Safeties like Ishmael and Southward are still young and developing, but it’s concerning when you have as many breakdowns in coverage as they have had this year. Part of it is youth and inexperience, but it’s not as if they didn’t start and play in college. Ishmael started 49 games at Central Florida, while Southward started 30 games at Wisconsin. It’s not as if the Falcons are throwing completely brand new coverage concepts at them as they both played plenty of Cover-1 and Cover-2 during their collegiate careers.

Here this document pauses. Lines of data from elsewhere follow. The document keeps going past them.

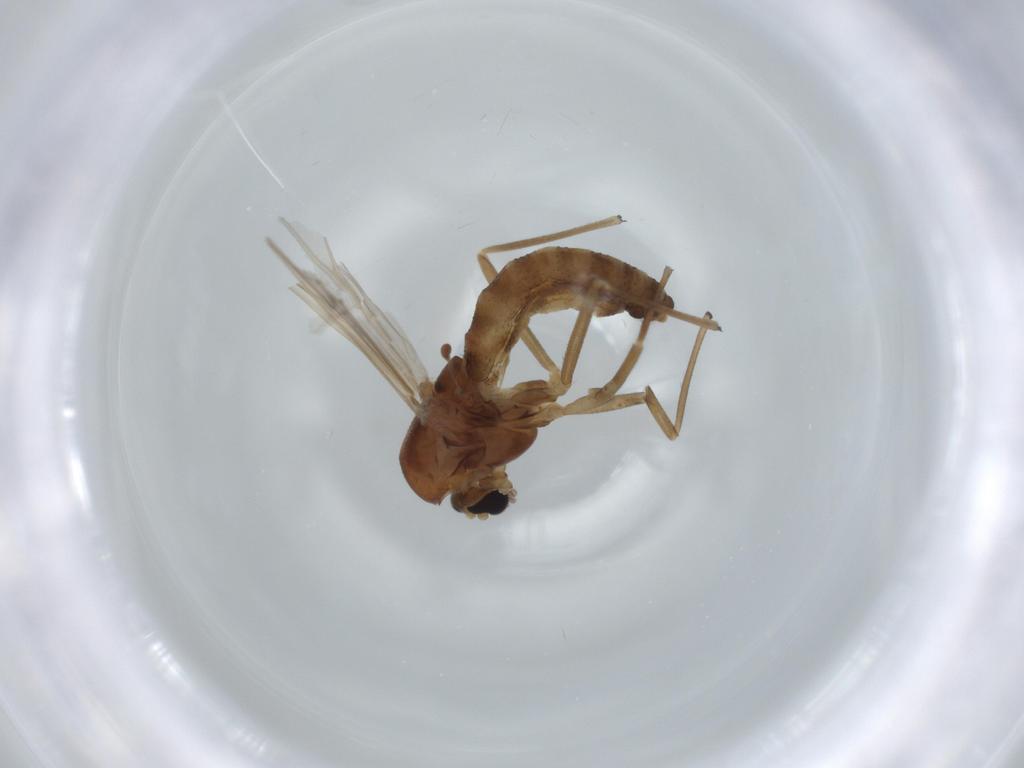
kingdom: Animalia
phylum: Arthropoda
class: Insecta
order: Diptera
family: Chironomidae
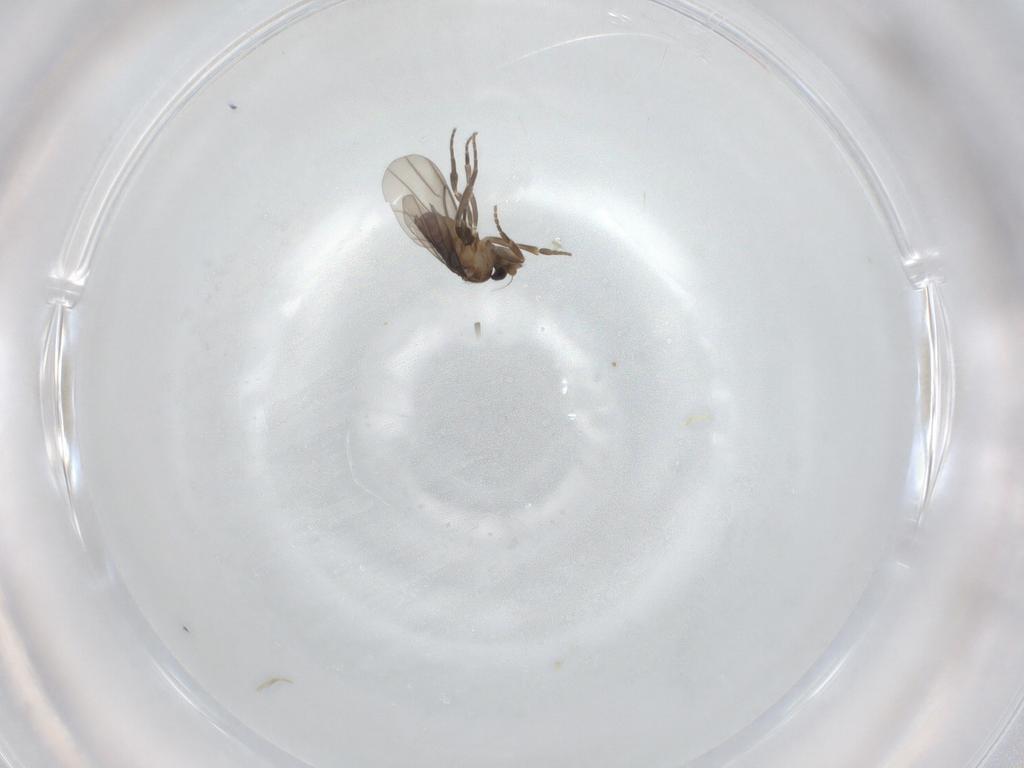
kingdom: Animalia
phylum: Arthropoda
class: Insecta
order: Diptera
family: Phoridae
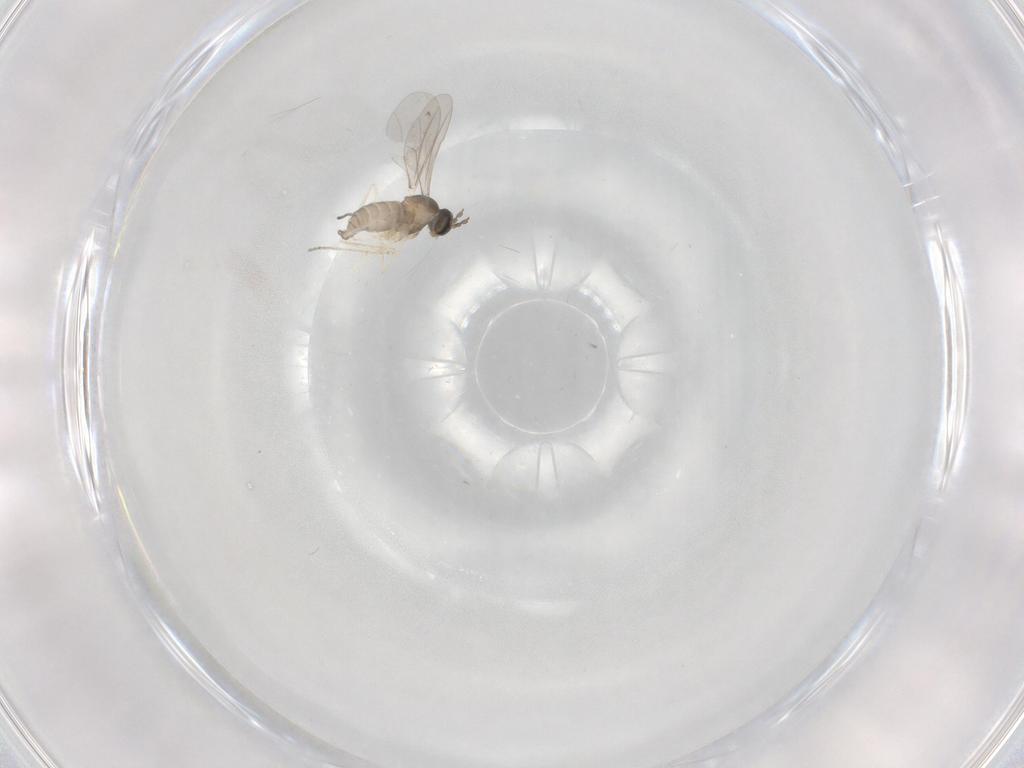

The knock on Ishmael coming out was his lack of speed and range to make plays in coverage. One only has to look at the touchdown to Golden Tate in Week 8 to see those shortcomings in effect. Southward was knocked for lacking coverage instincts and experience, and his tendency to be stuck covering grass in recent weeks suggests those criticisms were well-founded. Firing Smith isn’t going to make Ishmael a step faster, nor is it going to suddenly instill Southward with the innate grey matter to be a more instinctual coverage safety.
The Falcons linebackers aren’t a problem that is simply going to go away by firing a coach either since this isn’t a new issue that arose only in 2014. Back when the Falcons linebackers were better at defending the run in the heydays of Curtis Lofton, Stephen Nicholas and Mike Peterson, we constantly complained about their inability to cover tight ends and running backs. This current group of linebackers with Paul Worrilow, Joplo Bartu and others have made strides in coverage, but have taken a big step back in terms of defending the run. Seven years under Dimitroff, and we still haven’t find out that sweet spot at the position.
Even in 2012 when the Falcons were “ten yards from the Super Bowl,” the collective play of Ryan, Julio Jones, Roddy White and Tony Gonzalez masked a lot of other holes on this roster. That Falcon team was at or near the bottom of the league in terms of running the ball, pass protection, run defense, pass rush and third-down defense. You might find a great team that is bad in one of those areas, but rarely two and certainly not five.
Several of these long-standing issues are a major reason why I believe that Dimitroff should also be shown the door right alongside Smith at year’s end. Both have done little over the years to believe that they are capable of solving this team’s plethora of problems. Fortunately for Dimitroff, there is nothing as tangible as Smith’s late-game decision against the Browns to point to as why he must go. And certainly Dimitroff hasn’t tried to explain his poor decision-making as ineptly as Smith did with quote I cited at the start of this column.
I’m not defending Smith in any way as he’s more than deserving of all the criticism he receives this year and this week. But I would caution people from believing the Falcons’ problems start and end with their head coach. I don’t think that was the case on Sunday against the Browns, and I don’t think it will be the case moving forward.